Yesterday, as I was shopping for a some new jeans, I came across a quite appalling situation. I was at Forever 21, in Downtown Toronto – a city more physically diverse than many others – and couldn’t find a single pair of pants that fit me.
Let me give you a little bit of background. I’m almost 5’9 and a regular weightlifter. In addition, I weigh a good 64-66 kg (although those numbers don’t mean much in the grand scheme of things). What’s important is, I’m only slightly taller and of regular build, in comparison to other women in this city.
Here’s the issue. At Forever 21, a worldwide brand, the largest ‘regular’ size I could find, was around 28. The largest pant-size I could find, in the plus-size section, was size 29. Who does that make sense to? While my hips are 29 inches, my thicker thighs require a size 30-31 – which I was unable to find anywhere.

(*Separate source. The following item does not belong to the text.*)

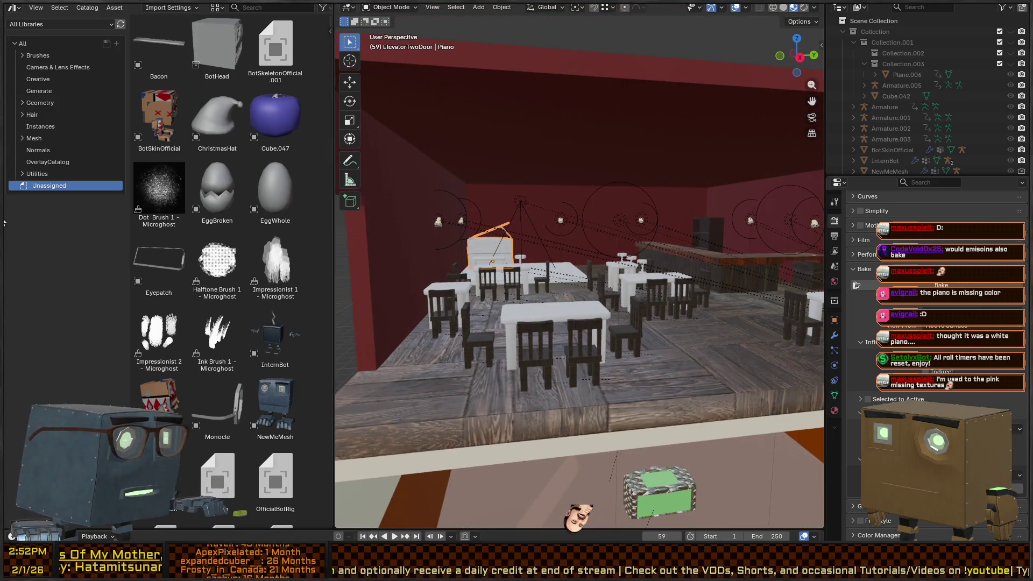
{"action": "key", "text": "alt+Tab"}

Why does this need to be brought to people’s attention?
I acknowledge that some of you will react by saying: just go to another store and find yourself some pants. Granted. I did exactly that. But what’s more important is that: Forever 21 is a brand that, like many others, is core to majority of the youth’s pop culture. Their ads, clothing and seasonal styles, are highly influential. Today, I’m older (and wiser) and so I’m barely bothered by their lack of sizes. Instead, I attribute the blame to the brand’s inability or lack of desire to cater to the masses. However, this issue is bound to leave impressions on the youth, and ultimately contribute to their lack of body confidence in the long run. When you’re young, and struggling with your body image on a daily basis, factors like this only solidify the idea in your head that you have to look a certain way. & that’s exactly the kind of societal influence that has to be eradicated.